There are photographs of Era, the 20-story condominium going up at 251 West 91st Street, in NYYimby. “…the reinforced concrete superstructure will yield 57 residences and features a dramatic set of stepped cantilevering setbacks on its northern elevation.” Neighbors weren’t happy with the “aesthetics” at first. Let us know what you think now.
“Department of Transportation contractors somehow managed to misspell “MPH” — the acronym for “miles per hour” — eight times along Avenue B last week, the New York Post reported.
— oedipa maas Ⓥ (@oedipa_maas) December 18, 2021
This isn’t the first time DOT has been associated with a spelling error. “In 2003, an Upper West Side street was labeled “SCOOOL XING.”

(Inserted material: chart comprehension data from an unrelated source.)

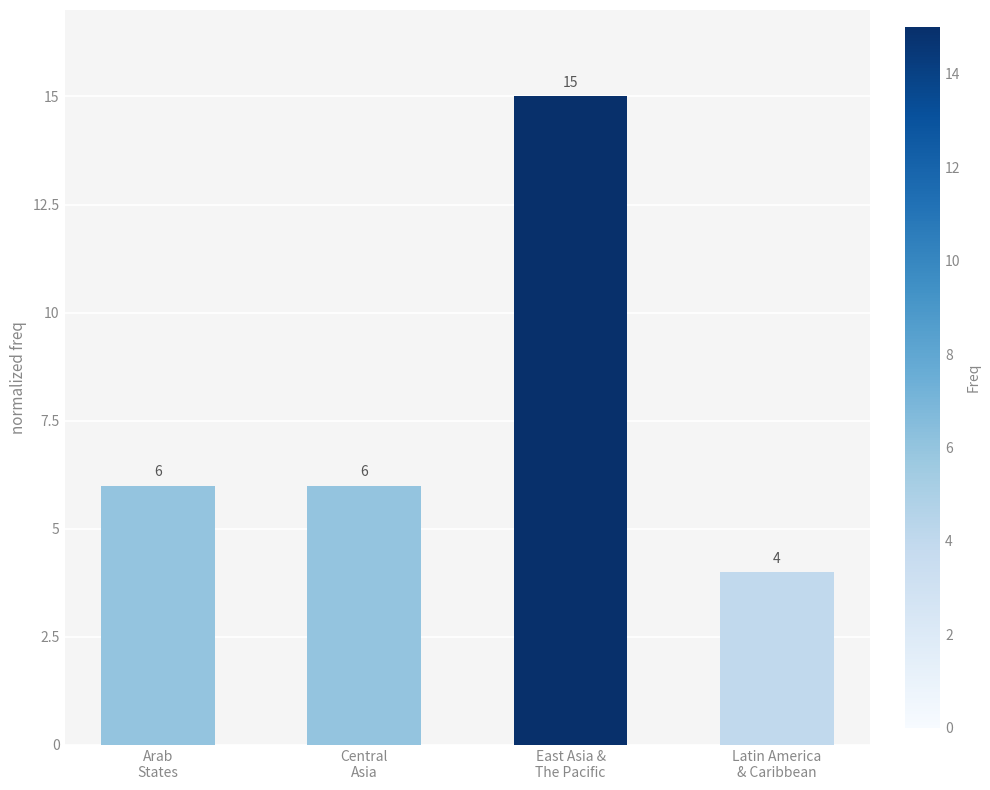

What is the maximum value shown in the chart?

15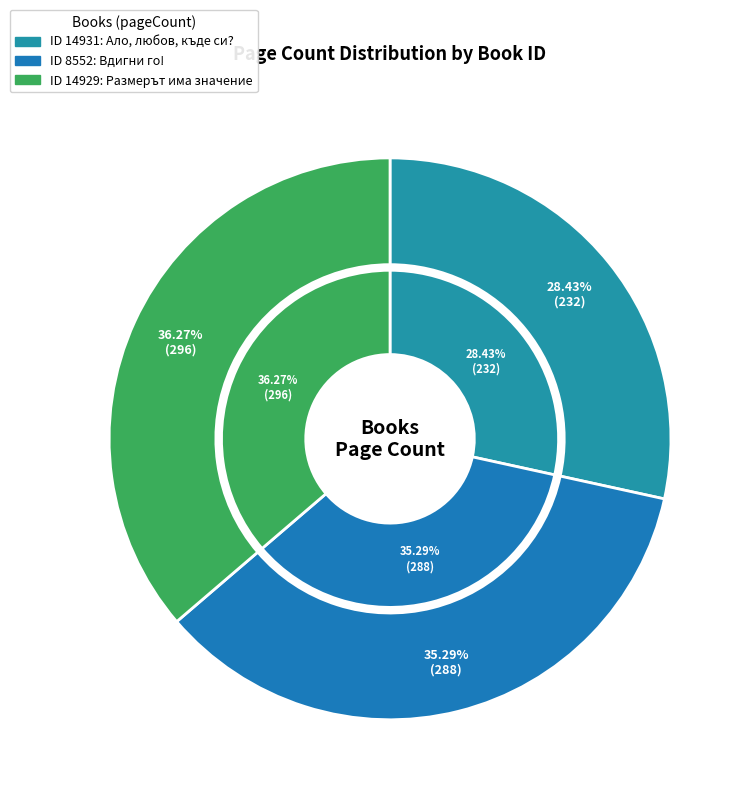

How many slices are in this pie chart?

3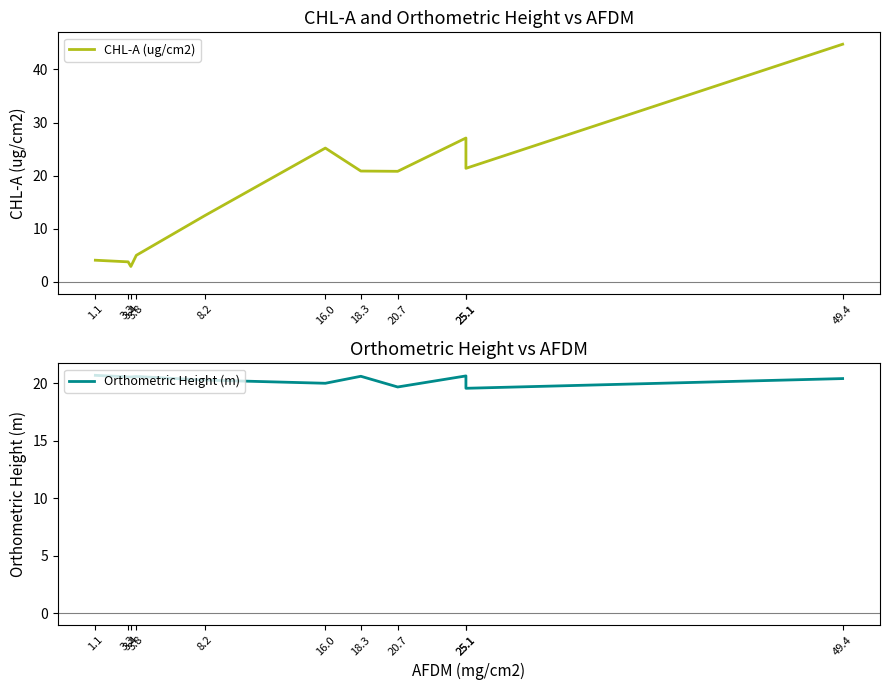

Count the number of data series in this chart.

2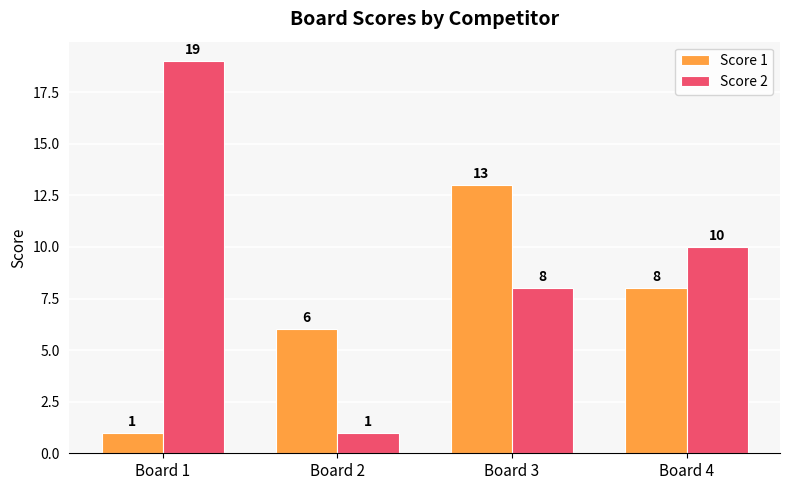

What is the total value across all series at Board 2?

7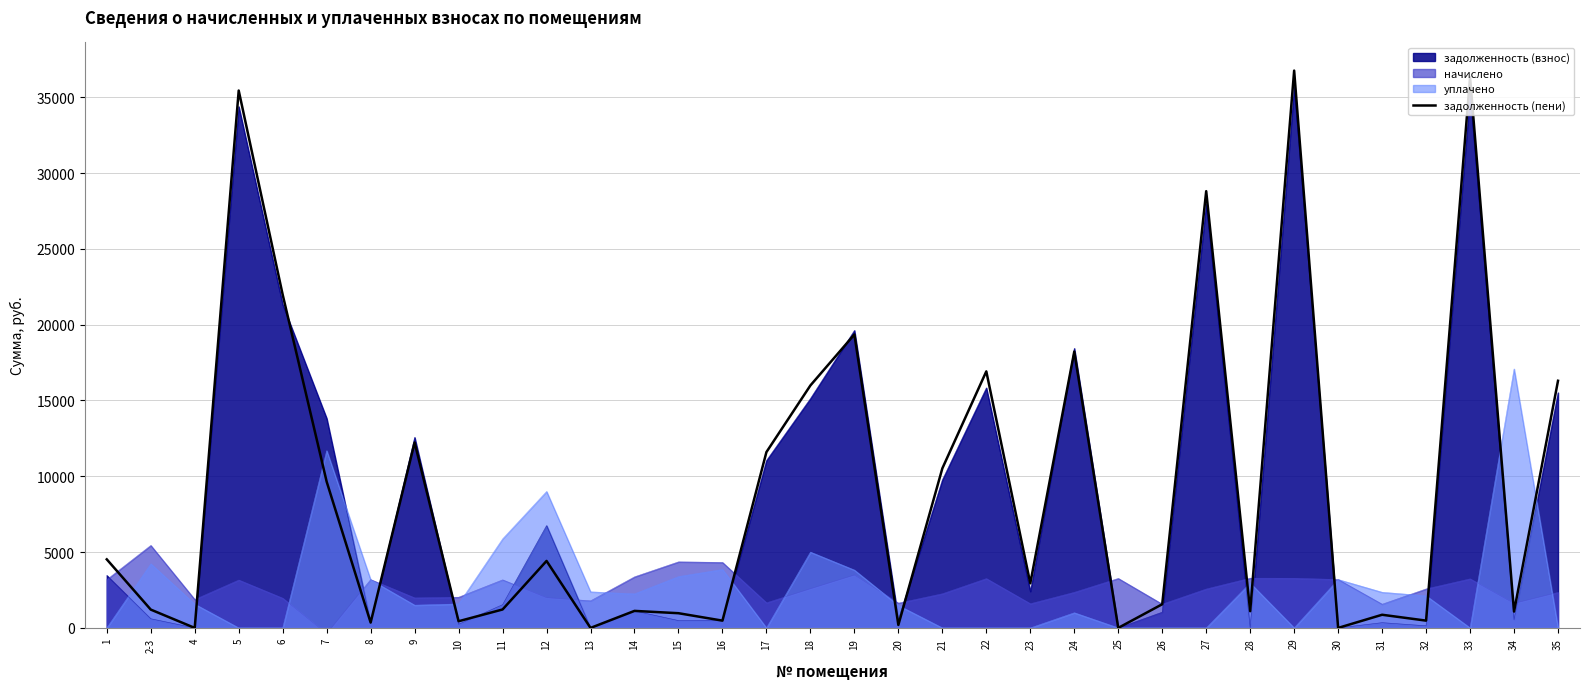

What position from the left is 1?

1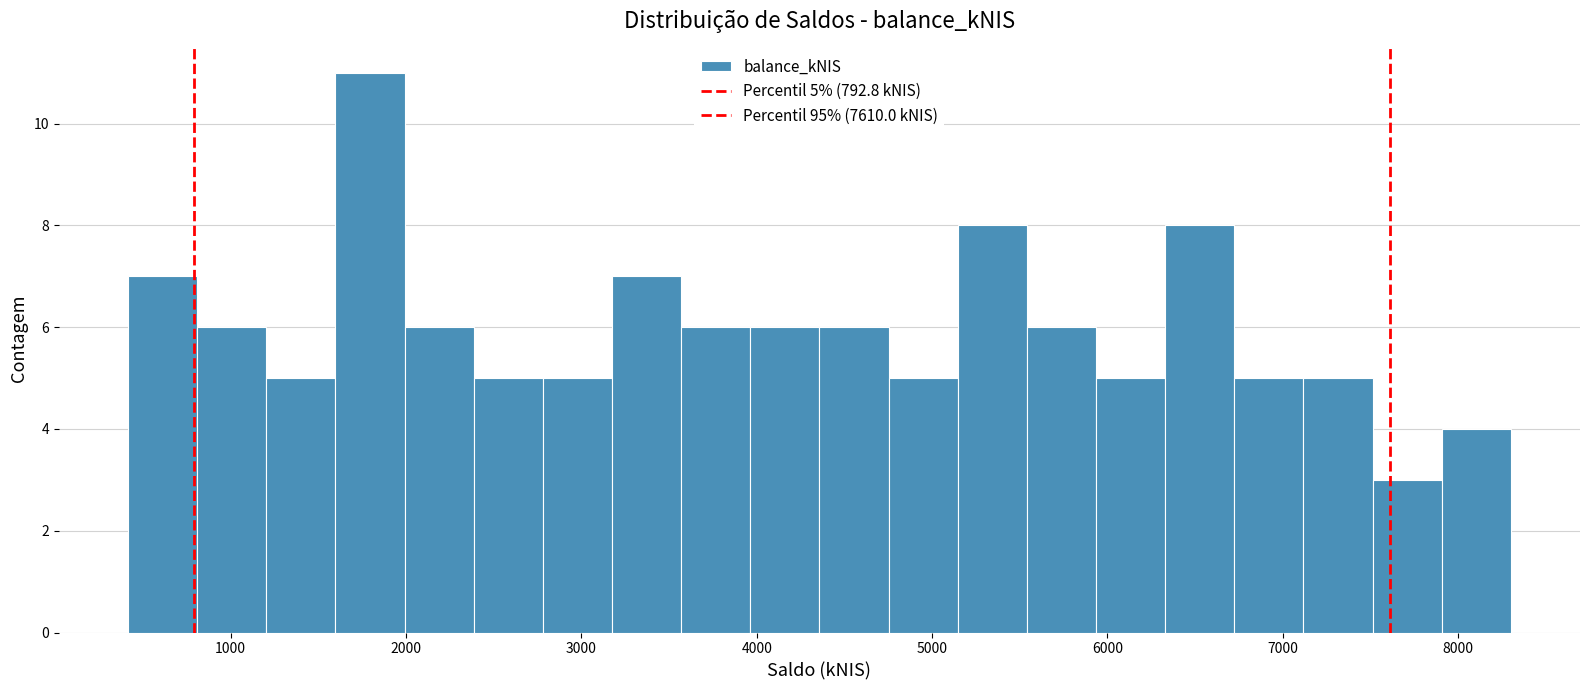

Around what value on the x-axis is the tallest bar? Give the approximate position of its centre, as read against the axis.

1800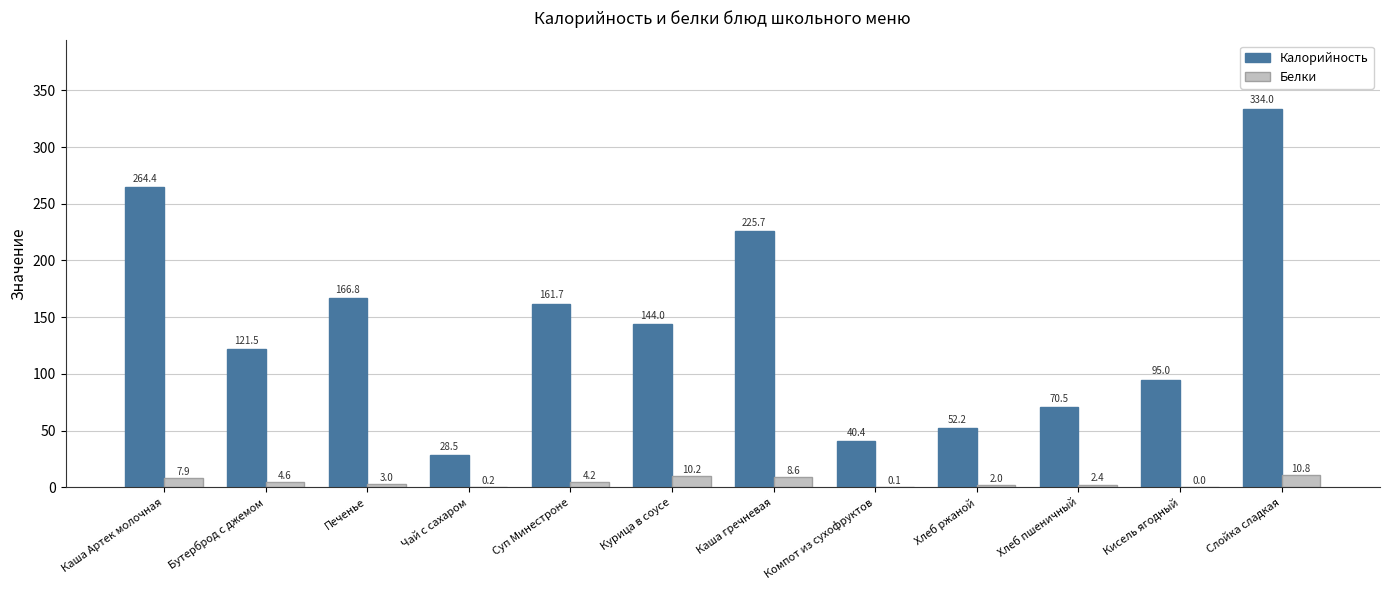

Reading left to right, what are all the values shown in this chart?

Калорийность: 264.4	121.5	166.8	28.5	161.7	144.0	225.7	40.4	52.2	70.5	95.0	334.0
Белки: 7.9	4.6	3.0	0.2	4.2	10.2	8.6	0.1	2.0	2.4	0.0	10.8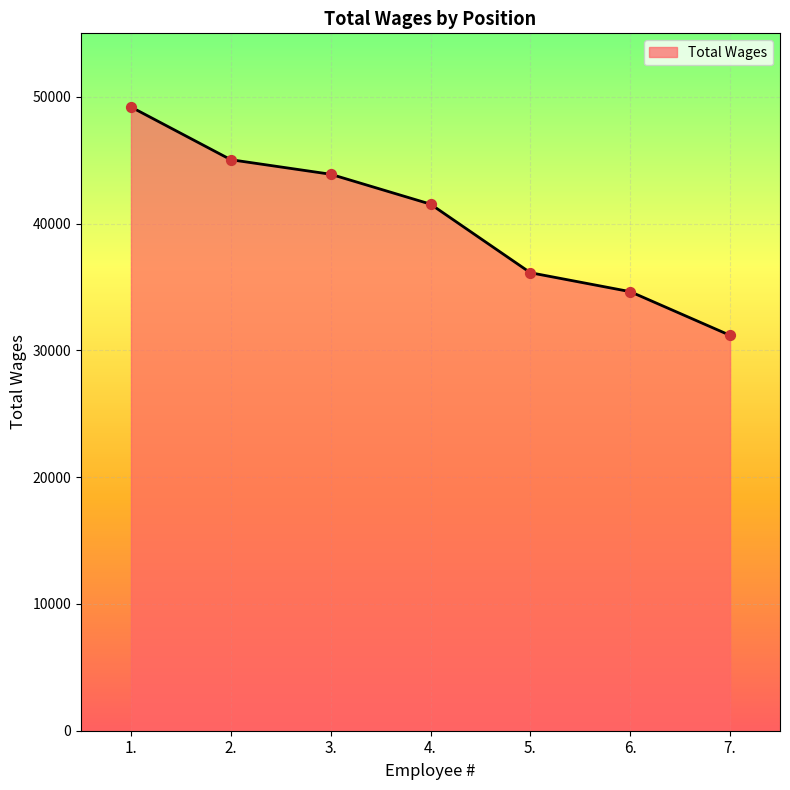

What is the change in value from 4. to 7.?

-10348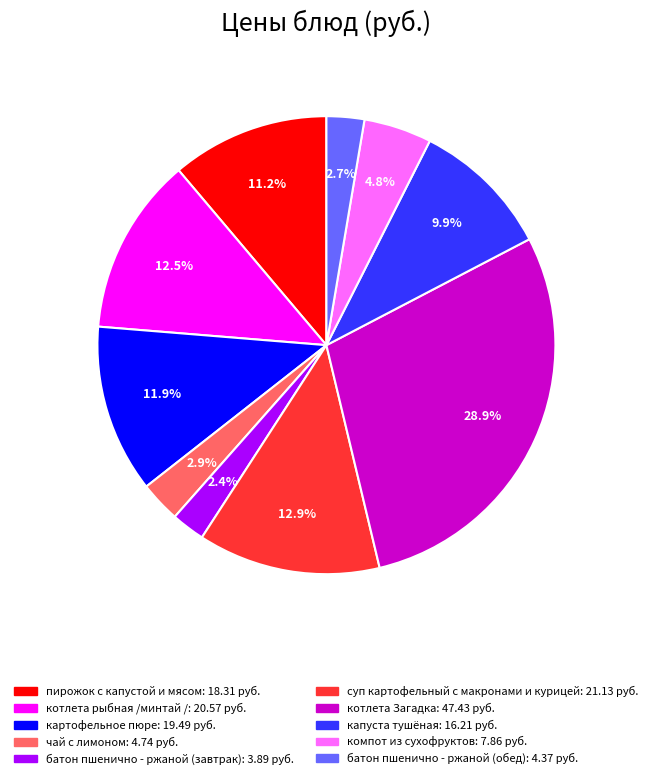

What is the largest slice in the pie chart?

котлета Загадка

Finally, Jay Sears moved from the Upper West Side in 2001 to Rye, New York, 31 miles northeast of the city. In 2006, Sears started MyRye.com, which is a hyper-local news site for his community. “I found the creation of MyRye.com a way to be close to and celebrate our community,” Sears wrote in a 2022 New Year’s message to his readers. He made us realize that we had let West Side Rag’s 10th anniversary pass unnoticed. The Rag was started in May, 2011, with the awareness that the Upper West Side needed a fresh local news site. We also knew the neighborhood was filled with talented people who could track down and write good news stories and features. It has worked out.